Do we live in a binary world where everything is either all-good or all-bad? I think not! There are innumerable shades of grey in between. The problem with today's geo-political scenario is that the myriad shades of gray often present a very jarring set-up to peaceful co-existence.
There are 4 types of administrative mechanisms that drive national and trans-national politics: democratic, socialist, autocratic and religious.
Religious governance is most conspicuous in the middle-east, where Islamic code of conduct is applied on all and sundry. While some regimes impost strict interpretations of the Quran and simply refuse to inch forward in ensuring human values are being imposed, others are more moderate and tolerate some degree of liberty.
Socialism (closely associated with communism) is a failed institution. However, it's still a thriving dogma for the scant fanatics who still swear by it. Trying to seriously establish a utopian society where equality of the masses was ensured, it simply overlooked some common human traits...like individuality, competitive spirit and personal aspirations. This critical flaw was the downfall of this otherwise not-so-bad an institution. Communist regimes have created dictatorial monsters, widespread corruption, stifling of creativity and ingenuity, economic stagnation...and a lack of individual identity. Indeed, repression of the human desire is a common trait.
Autocracy in modern times has often been the offspring of communism, especially in modern times. The erstwhile Soviet Union, China, erstwhile Romania, Cuba and North Korea are all exemplifications of communism giving way to autocracy. And each bears the scars of human rights being grossly violated. Each bears testimonial to repression of the free will.
Democracy is by far the most fault-free institution of governance we've ever conceived for ourselves. Unfortunately, its principles are at odds with those of the others, resulting in a constant conflict of interests. The US has been an economic superpower primarily because its democratic fabric creates the right environs for the fledgling of individual and collective human creativity and ingenuity. While much of the rest of the world has been grappling under its own problems owing to flawed and archaic institutions of governance, the west has forged ahead refining and fine-tuning its democratic values.

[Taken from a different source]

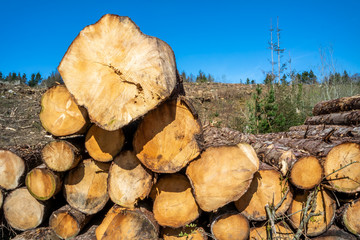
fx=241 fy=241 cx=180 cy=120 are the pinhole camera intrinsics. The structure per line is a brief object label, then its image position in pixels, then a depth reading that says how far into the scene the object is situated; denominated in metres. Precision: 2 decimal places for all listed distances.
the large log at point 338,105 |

Obviously, the disparity that springs from economic and political differences can be very insidious. Indeed, the west has often been a victim of its own success. The US is well aware of this, and has thus embarked on promulgating the virtues of democracy in nations that seem nowhere close to taking the initiative in embracing it. In its zealousness, it has often used alibis that have been very disruptive to regional strategies of the host nation. Sowing the seeds of democracy may be easy, but nurturing it and seeing to it that it's able to thrive on its own may be a different ballgame altogether. After all, when you have a civilization raised on principles that are alien to yours, it's difficult for them to appreciate your virtues. Paranoia is rampant.
The Bush administration has been on a hyperdrive trying to forcefully inject democratic values into archaic societies. The tribulations, not unexpectedly, have been innumerable. Bush bashing has become a popular pastime even in his home state. I personally believe the devil should be given his due. He may have come up with fanciful excuses for waging wars against Afghanistan and Iraq, but the idea behind inducing democratic values within until-now repressive regimes cannot be discounted.
Here's the problem: When you try to infuse values contrary to what an entire civilization has been fed upon, you'll be branded as an intruder trying to meddle in its internal affairs...an allegation not entirely without merit. However, the widening rift between human rights being secured and violated creates serious disparities, something that will be a serious hindrance to global progress. To make matters worse, there'll be wisecracks who'll know precisely why you often fail in your endeavor...and advocate the middle path. Embrace his suggestion, and someone else springs up who'll be even smarter, concoct his own postulate and come up with his home-grown middlepath. It's a vicious cycle. Such people only add nuisance value and should be overlooked.
Bush may have assumed a very confrontational stance, but I feel more secure being guardianed by his clairvoyance.